Looking, for example, at conferences and meetings, if firms review the costs of attending an event – delegate fees, travel, hotels and the loss of chargeable time – those costs can easily amount to $25,000 per partner.  That is a good investment for certain (often larger) firms, but others may begin to question the value of such an investment.   

The concept of the virtual network will need to be revisited.  There are significant cost savings to be made, not only in the area of meetings and conferences, but also in the way in which networks themselves are managed.  One study has shown that the total costs to a firm of being a member of a totally virtual mid-tier network – dues plus conference costs – could be as low as 25% of the cost of being part of a more traditional network model.  But what about the benefits?  The lack of face-to-face meetings will come at a cost.  There is no doubt about that.  But will the reduction in the benefits for that member firm be as much as 75%? 

In the post virus world, business models for networks and associations will change.   On the meetings front, it is not a binary decision of virtual or not.  Inevitably, most groups will move towards a hybrid solution.  One former board member of a leading association told me recently: “We will need to keep our AGM as a face-to-face meeting, and we will encourage – or possibly require – our members to attend that each year.  But to get them to do so and, more importantly, to demonstrate that we are entirely member-firm focused, cost-effective and moving with the times, we are looking at replacing at least some of our regional and local meetings with virtual ones.  We will need to achieve the right balance moving forward”.

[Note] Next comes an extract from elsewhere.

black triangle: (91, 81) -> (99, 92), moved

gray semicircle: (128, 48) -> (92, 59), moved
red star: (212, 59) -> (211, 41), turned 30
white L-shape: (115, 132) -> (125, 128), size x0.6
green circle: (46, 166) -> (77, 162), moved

Another area that networks will be looking at is the nature of relationships between networks and member firms, and indeed between the member firms themselves.  Personal relationships are important in the network world, but the new normal might force networks to think through the nature of those relationships.

There may well be an accelerating trend for the primary contact for networks within member to focus on a single person – probably an administratively well-supported Managing Partner or recognized Rainmaker – who can become an information hub within their own firm, as well as a primary contact point, so that the network and other member firms know the person they are dealing with very well, and that person will make sure that within their own firm any enquiry is dealt with efficiently and appropriately.  And, in some cases, that person may not be a fee earner.  It could be a senior and respected administrator or BD person.

If there is to be an evolving ‘modus operandi’, then networks will need to look at their structures and staffing models.  The debate between managing at a global or regional level will need to be revisited; and with evolving tasks being required of the network itself, staff training – or different staff – will have to be considered.

All groups will, no doubt, take their own approach.  Nothing will be right or wrong, because there is no panacea.  What is perfectly clear, though, is that now is the time for all networks and associations to be looking critically at what they have done in the past; the lessons that they are learning as they operate in crisis mode; and what they should be doing differently when life begins to return to the new normal. 

Those that fail to do so – and focus exclusively on the urgent rather than the important – may not survive to fight another day.